Main content

## Tests about a population proportion

# Conditions for a z test about a proportion

AP.STATS:

VAR‑6 (EU)

, VAR‑6.F (LO)

, VAR‑6.F.1 (EK)

## Video transcript

- [Instructor] Jules works on
a small team of 40 employees. Each employee receives an annual rating, the best of which is exceeds expectations. Management claimed that 10%
of employees earn this rating, but Jules suspected it
was actually less common. She obtained an anonymous
random sample of 10 ratings for employees on her team. She wants to use the sample
data to test her null hypothesis that the true proportion is 10% versus her alternative hypothesis
that the true proportion is less than 10%, where p is
the proportion of all employees on her team who earned
exceeds expectations. Which conditions for
performing this type of test did Jules' sample meet? And when they're saying which conditions, they are talking about
the three conditions, the random condition,
the normal condition, and we've seen these before,
and the independence condition. So I will let you pause the video now and try to figure this out on your own and then we will review
each of these conditions and think about whether
Jules' sample meets the conditions that we need to feel good about some of our significance testing. All right, now let's work
through this together. So let's just remind ourselves
what we're going to do in a significance test. We have our null hypothesis. We have our alternative hypothesis. What we do is we look at the population. The population size, there's
40 employees on staff at this company. We take a sample, in Jules' case she took
a sample size of 10, and then we calculate a sample statistic, in this case it is a sample proportion which is equal to, let's
just call it p hat sub one. And then we want to calculate a p-value. And just as a bit of review,
a p-value is the probability of getting a result at
least as extreme as this one if we assume our null hypothesis is true. And in this particular
case, because she suspects that not 10% are getting
the exceeds expectations, this would be the probability
of your sample statistic being less than or equal to the
one that you just calculated for a sample size of n equals 10, given that your null hypothesis is true. And if this p-value is less than your predetermined
significance level, maybe that's 5% or 10%, but you'd want to decide
that ahead of time, then you would reject your null hypothesis because this, the probability
of getting this result, seems pretty low, in which case it would suggest the alternative. But then if the p-value
is not less than this, then you wouldn't be able to
reject the null hypothesis.

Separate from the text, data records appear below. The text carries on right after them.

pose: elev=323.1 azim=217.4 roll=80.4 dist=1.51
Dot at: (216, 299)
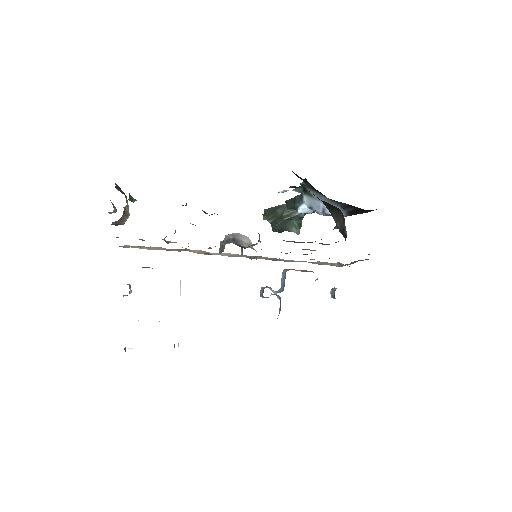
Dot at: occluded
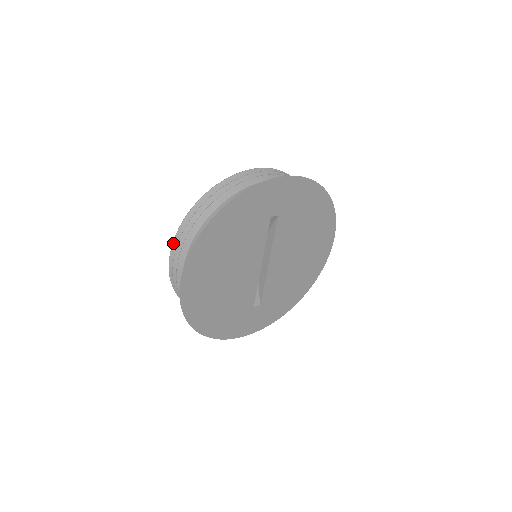
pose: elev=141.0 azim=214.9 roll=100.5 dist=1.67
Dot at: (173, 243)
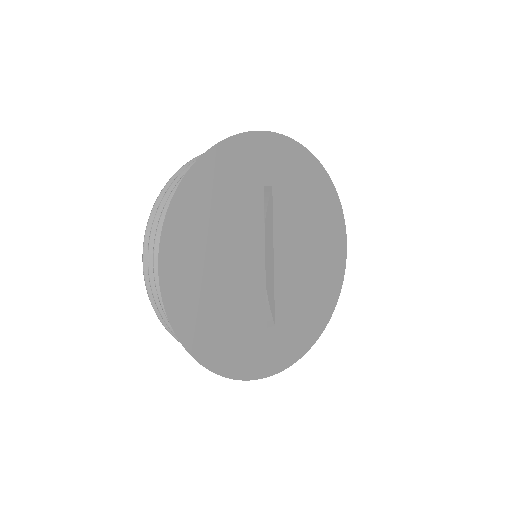
Dot at: (145, 234)
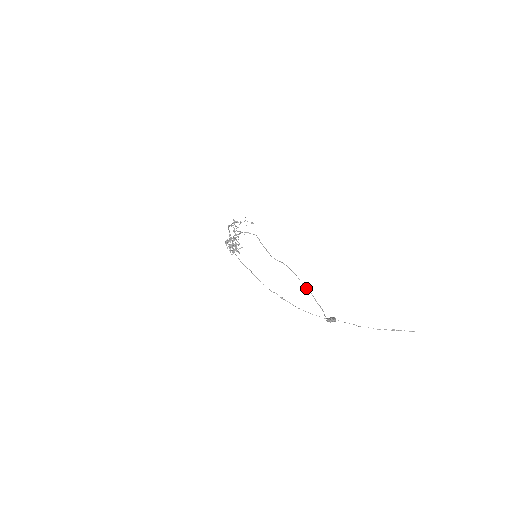
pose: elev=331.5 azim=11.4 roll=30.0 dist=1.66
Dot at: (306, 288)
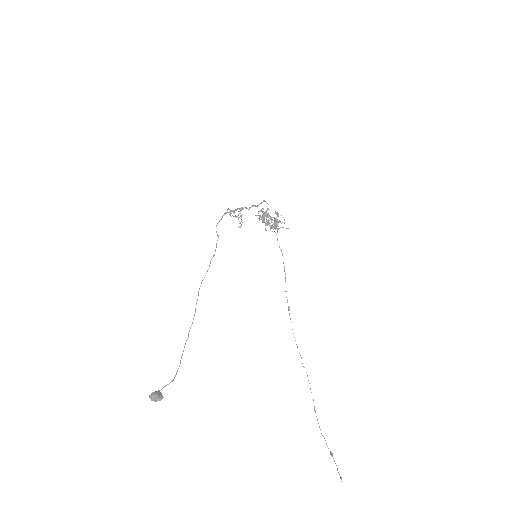
Dot at: occluded
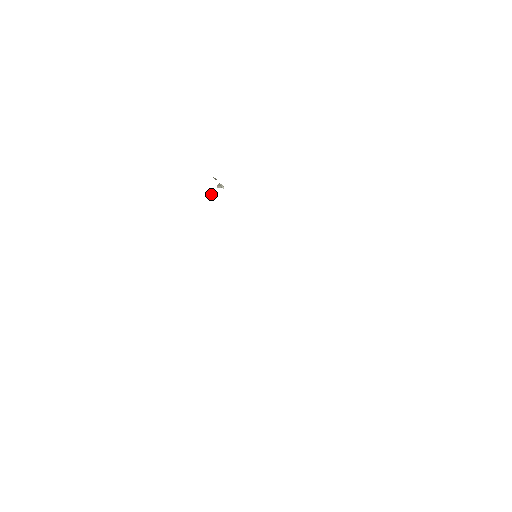
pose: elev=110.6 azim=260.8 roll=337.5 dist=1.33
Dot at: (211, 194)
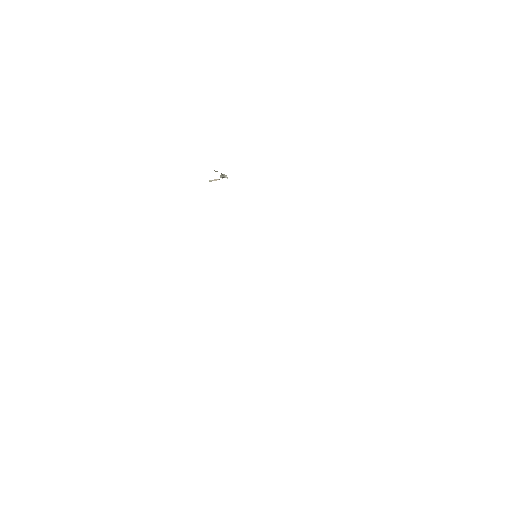
Dot at: (215, 180)
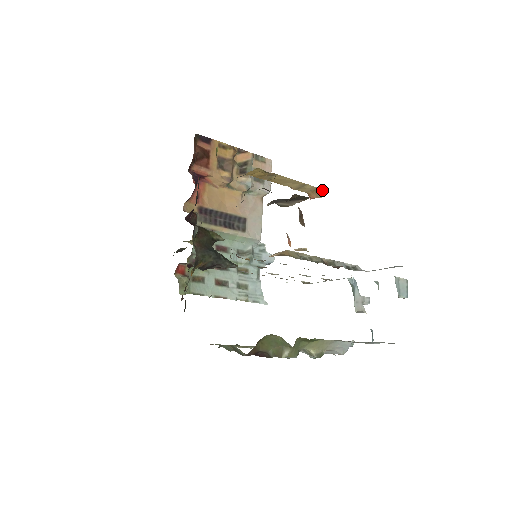
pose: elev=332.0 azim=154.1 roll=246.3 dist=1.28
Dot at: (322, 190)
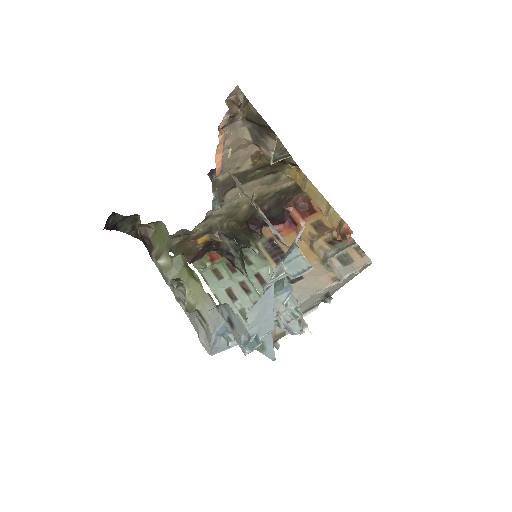
Dot at: (343, 220)
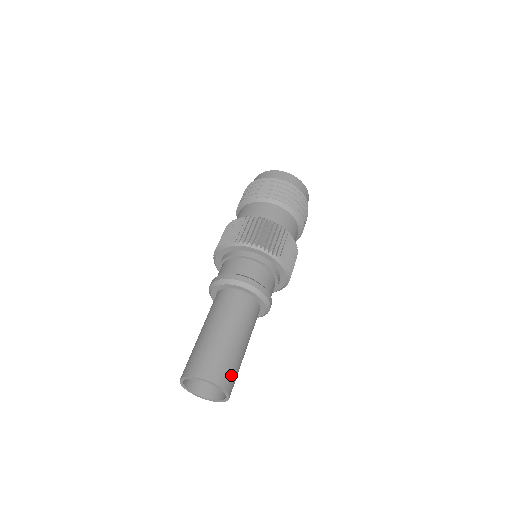
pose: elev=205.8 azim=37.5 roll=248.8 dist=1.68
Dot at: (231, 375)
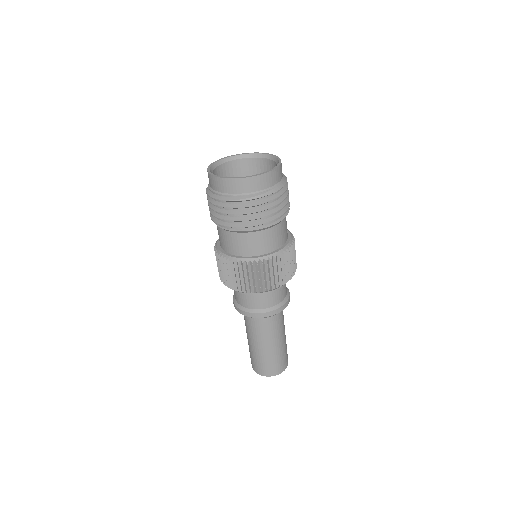
Dot at: occluded
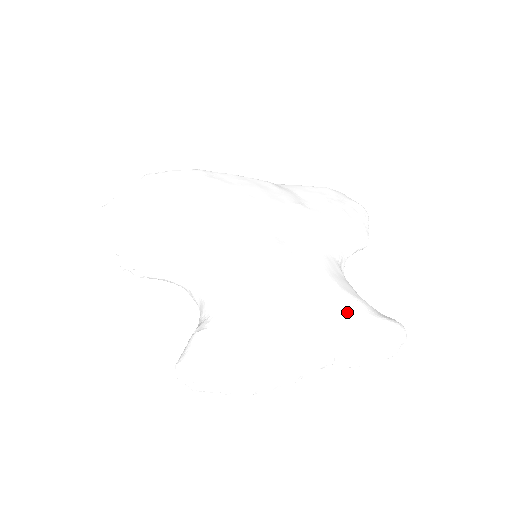
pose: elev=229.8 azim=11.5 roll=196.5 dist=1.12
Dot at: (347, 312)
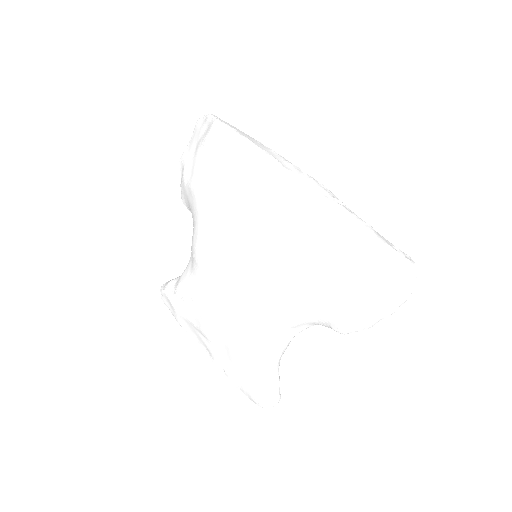
Dot at: (234, 362)
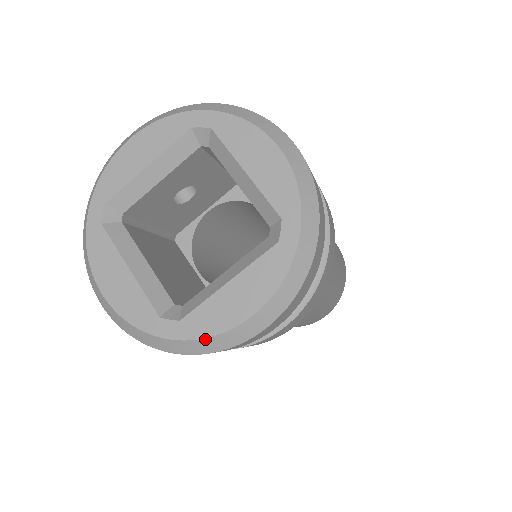
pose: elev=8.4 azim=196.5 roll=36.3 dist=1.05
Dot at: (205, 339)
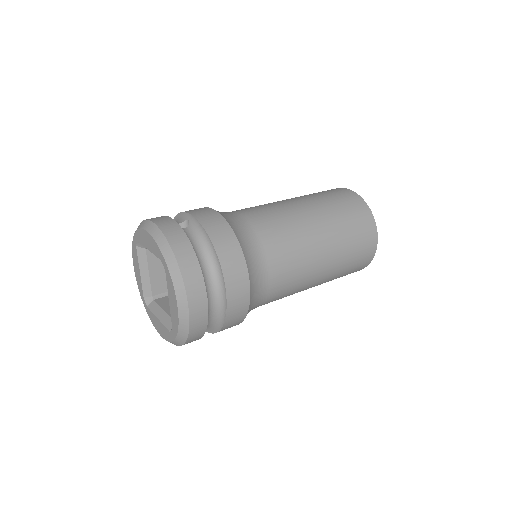
Dot at: (151, 321)
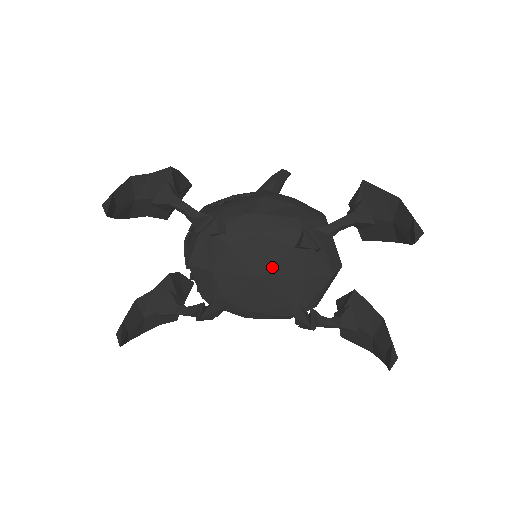
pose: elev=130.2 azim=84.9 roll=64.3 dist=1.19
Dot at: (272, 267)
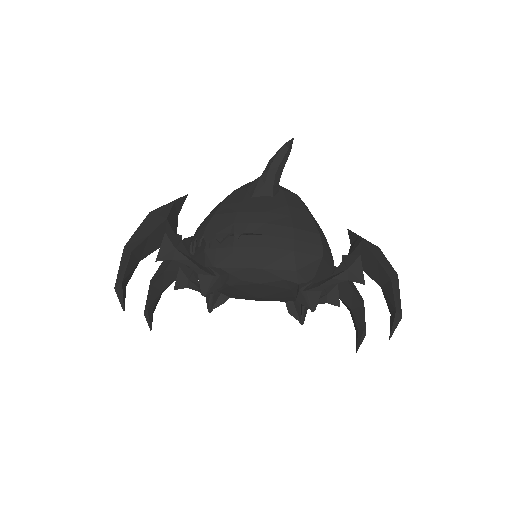
Dot at: (271, 295)
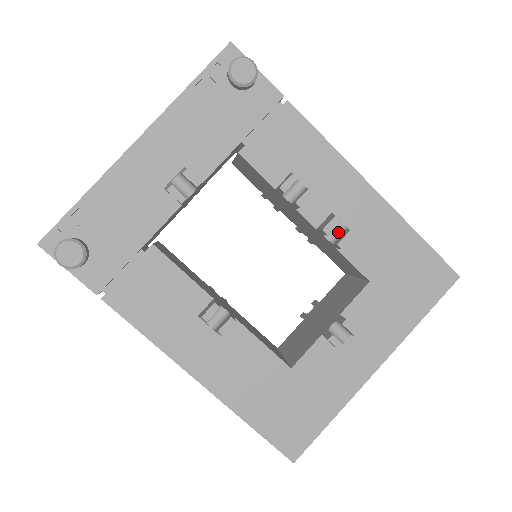
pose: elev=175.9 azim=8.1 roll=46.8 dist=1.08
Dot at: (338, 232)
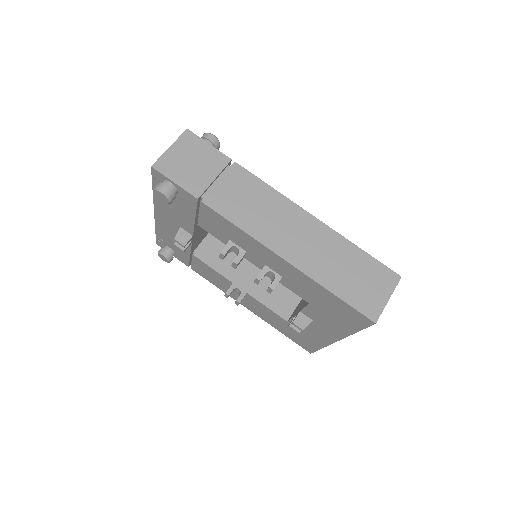
Dot at: (273, 277)
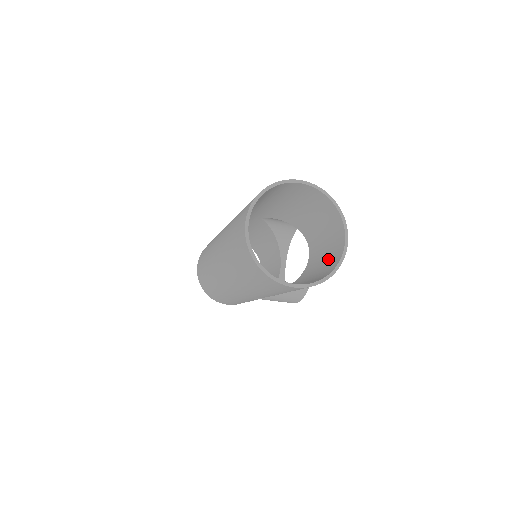
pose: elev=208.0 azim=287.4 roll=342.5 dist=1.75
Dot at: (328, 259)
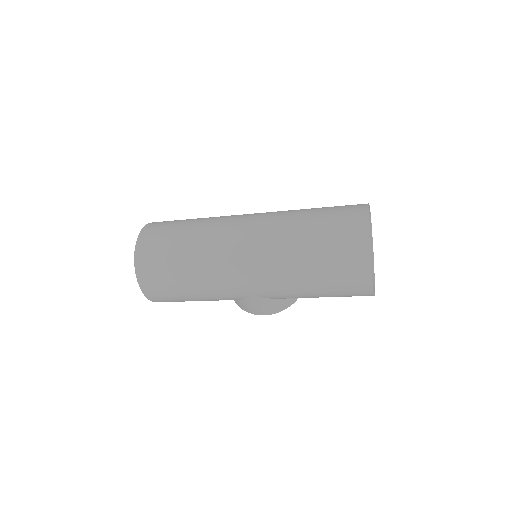
Dot at: occluded
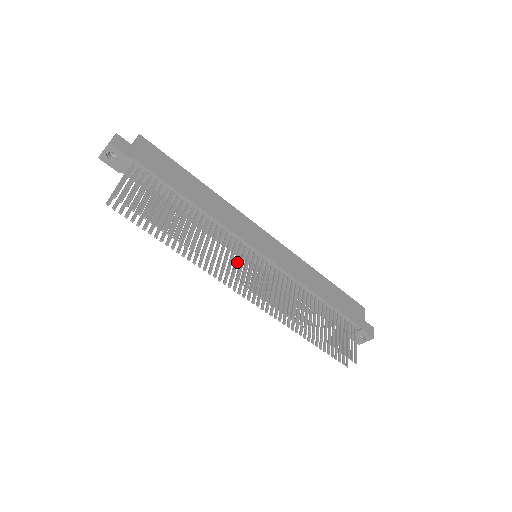
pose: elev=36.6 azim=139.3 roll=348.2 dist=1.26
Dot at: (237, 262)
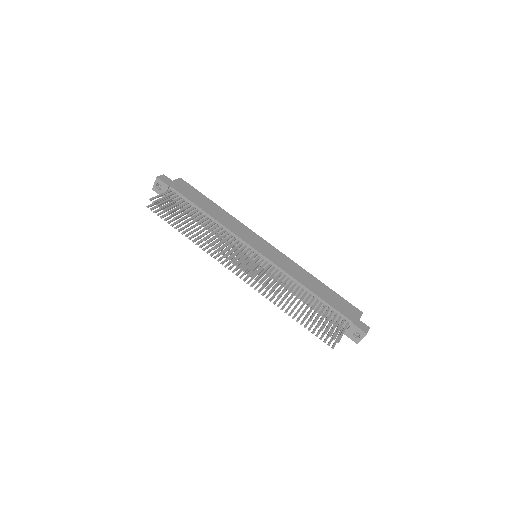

But the key thing, and
this is what this question is all about, in order to feel
good about this calculation, we need to make some assumptions about the sampling distribution. We have to assume that
it's reasonably normal, that it can actually be used
to calculate this probability, and that's where these
conditions come into play. The first is the random condition, and that's that the data
points in this sample were truly randomly selected. So pause this video. Did she meet the random condition? Well, it says she obtained
an anonymous random sample of 10 ratings of employees on her team. They don't say how she did
it, but we'll take their word for it that it was an
anonymous random sample, so she meets the random condition. Now what about the normal condition? The normal condition tells
us that the expected number of successes, which
would be our sample size times the true proportion,
and the number of failures, sample size times one minus p, need to be at least equal to 10. So they need to be greater
than or equal to 10. Now what are they for
this particular scenario? Well, n is equal to 10, and our true proportion,
remember we're going to assume when do the significance test, we assume the null hypothesis is true, and the null hypothesis tells us that our true proportion is 0.1. So this is 0.1, this is
one minus 0.1 which is 0.9. Well, 10 times 0.1 is one,
so that's not greater than or equal to 10. So just off of that, we don't
meet the normal condition. But even the second one,
10 times 0.9 is nine. That's also not greater
than or equal to 10, so we don't meet this normal condition. We can't feel good that
the sampling distribution is roughly normal,
which we normally assume when we're trying to make
this type of calculation. And then last but not least, independence. Independence is to feel good
that each of the data points in your sample are independent. The results of whether they
are a success or a failure is independent of each other. Now if she was surveying
these people with replacement, if each data point was with replacement, you would definitely meet
this independence condition. But she didn't do it with replacement, but there's another way to go about it. You could use your 10% rule. If your sample size is less than 10% of the population size, then it's okay, it's
considered roughly okay, that you didn't do it with replacement. But her sample size here is
25%, clearly greater than 10%, and so she does not meet the
independence condition either. And so if she went and
tried to calculate this, assuming a indicative
sampling distribution that is roughly normal,
I would not feel so good about her results 'cause she didn't meet two of these three conditions.